[Description of the task]:
Switch every "Worker-Prozesse" in the data below to "Arbeitsprozesse", keep everything else the same, and leave the pictures out of your answer.

[Task input]:
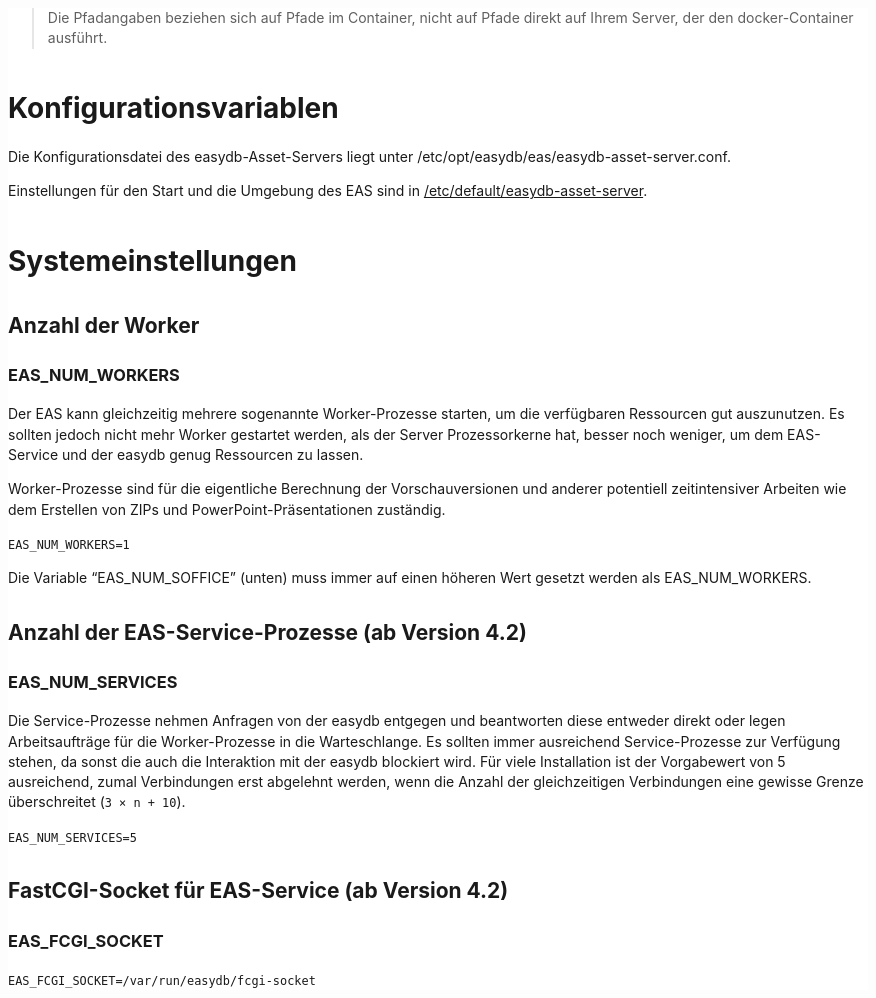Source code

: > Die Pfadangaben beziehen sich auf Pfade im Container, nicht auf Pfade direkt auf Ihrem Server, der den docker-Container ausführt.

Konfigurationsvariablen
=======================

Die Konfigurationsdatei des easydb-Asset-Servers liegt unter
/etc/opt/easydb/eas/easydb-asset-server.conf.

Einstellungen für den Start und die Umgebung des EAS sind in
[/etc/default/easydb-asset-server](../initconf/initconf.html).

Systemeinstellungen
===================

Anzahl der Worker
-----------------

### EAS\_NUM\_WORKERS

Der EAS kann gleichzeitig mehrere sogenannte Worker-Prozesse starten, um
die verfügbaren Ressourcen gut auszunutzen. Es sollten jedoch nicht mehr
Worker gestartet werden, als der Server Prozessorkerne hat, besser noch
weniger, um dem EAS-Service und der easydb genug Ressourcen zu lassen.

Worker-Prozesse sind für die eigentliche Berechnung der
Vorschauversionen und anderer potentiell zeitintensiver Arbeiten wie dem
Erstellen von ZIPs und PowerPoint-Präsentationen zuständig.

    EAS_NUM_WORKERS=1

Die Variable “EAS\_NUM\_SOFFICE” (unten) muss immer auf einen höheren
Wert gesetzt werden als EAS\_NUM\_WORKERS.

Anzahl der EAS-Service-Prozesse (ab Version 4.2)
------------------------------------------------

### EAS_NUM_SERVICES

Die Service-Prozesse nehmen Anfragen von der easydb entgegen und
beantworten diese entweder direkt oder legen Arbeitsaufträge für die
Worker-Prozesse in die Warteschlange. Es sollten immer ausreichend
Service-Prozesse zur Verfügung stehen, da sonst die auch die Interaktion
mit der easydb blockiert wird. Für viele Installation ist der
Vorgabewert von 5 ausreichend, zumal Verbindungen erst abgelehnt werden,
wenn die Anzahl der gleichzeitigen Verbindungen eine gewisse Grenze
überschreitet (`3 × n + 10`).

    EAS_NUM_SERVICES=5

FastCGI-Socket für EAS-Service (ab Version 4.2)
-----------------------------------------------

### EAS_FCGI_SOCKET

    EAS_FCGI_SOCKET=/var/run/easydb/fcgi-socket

[Result]:
Source code

: > Die Pfadangaben beziehen sich auf Pfade im Container, nicht auf Pfade direkt auf Ihrem Server, der den docker-Container ausführt.

Konfigurationsvariablen
=======================

Die Konfigurationsdatei des easydb-Asset-Servers liegt unter
/etc/opt/easydb/eas/easydb-asset-server.conf.

Einstellungen für den Start und die Umgebung des EAS sind in
[/etc/default/easydb-asset-server](../initconf/initconf.html).

Systemeinstellungen
===================

Anzahl der Worker
-----------------

### EAS\_NUM\_WORKERS

Der EAS kann gleichzeitig mehrere sogenannte Arbeitsprozesse starten, um
die verfügbaren Ressourcen gut auszunutzen. Es sollten jedoch nicht mehr
Worker gestartet werden, als der Server Prozessorkerne hat, besser noch
weniger, um dem EAS-Service und der easydb genug Ressourcen zu lassen.

Arbeitsprozesse sind für die eigentliche Berechnung der
Vorschauversionen und anderer potentiell zeitintensiver Arbeiten wie dem
Erstellen von ZIPs und PowerPoint-Präsentationen zuständig.

    EAS_NUM_WORKERS=1

Die Variable “EAS\_NUM\_SOFFICE” (unten) muss immer auf einen höheren
Wert gesetzt werden als EAS\_NUM\_WORKERS.

Anzahl der EAS-Service-Prozesse (ab Version 4.2)
------------------------------------------------

### EAS_NUM_SERVICES

Die Service-Prozesse nehmen Anfragen von der easydb entgegen und
beantworten diese entweder direkt oder legen Arbeitsaufträge für die
Arbeitsprozesse in die Warteschlange. Es sollten immer ausreichend
Service-Prozesse zur Verfügung stehen, da sonst die auch die Interaktion
mit der easydb blockiert wird. Für viele Installation ist der
Vorgabewert von 5 ausreichend, zumal Verbindungen erst abgelehnt werden,
wenn die Anzahl der gleichzeitigen Verbindungen eine gewisse Grenze
überschreitet (`3 × n + 10`).

    EAS_NUM_SERVICES=5

FastCGI-Socket für EAS-Service (ab Version 4.2)
-----------------------------------------------

### EAS_FCGI_SOCKET

    EAS_FCGI_SOCKET=/var/run/easydb/fcgi-socket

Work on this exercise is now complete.